### TRY IT
Apart from the images, repeat the data below exactly as written.

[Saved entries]
* * * * *

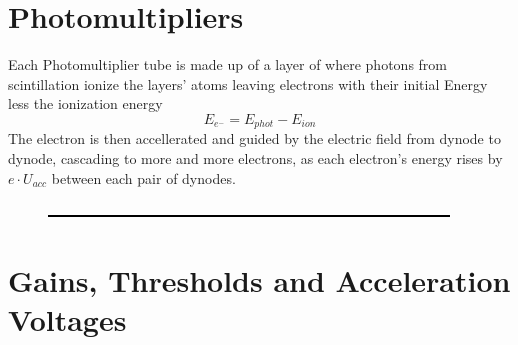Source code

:   
  
  \section{Photomultipliers}
  \label{ch:The muon detection system:sec:Photomultipliers}
  Each Photomultiplier tube is made up of a layer of  where photons from scintillation ionize the layers' atoms leaving electrons with their initial Energy less the ionization energy 
  $$E_{e^-} = E_{phot} - E_{ion}$$
  The electron is then accellerated and guided by the electric field from dynode to dynode, cascading to more and more electrons, as each electron's energy rises by $e\cdot U_{acc}$ between each pair of dynodes.
  \begin{figure}
  	\centering
  	\includegraphics[width = 0.5 \textwidth]{graphics/dummy.eps}
  \end{figure}

  
  
  \section{Gains, Thresholds and Acceleration Voltages}
  \label{ch:The muon detection system:sec:Gains, Thresholds and Acceleration Voltages}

* * * * *

### TASK SOLUTION
Source code

:   
  
  \section{Photomultipliers}
  \label{ch:The muon detection system:sec:Photomultipliers}
  Each Photomultiplier tube is made up of a layer of  where photons from scintillation ionize the layers' atoms leaving electrons with their initial Energy less the ionization energy 
  $$E_{e^-} = E_{phot} - E_{ion}$$
  The electron is then accellerated and guided by the electric field from dynode to dynode, cascading to more and more electrons, as each electron's energy rises by $e\cdot U_{acc}$ between each pair of dynodes.
  \begin{figure}
  	\centering
  	\includegraphics[width = 0.5 \textwidth]{graphics/dummy.eps}
  \end{figure}

  
  
  \section{Gains, Thresholds and Acceleration Voltages}
  \label{ch:The muon detection system:sec:Gains, Thresholds and Acceleration Voltages}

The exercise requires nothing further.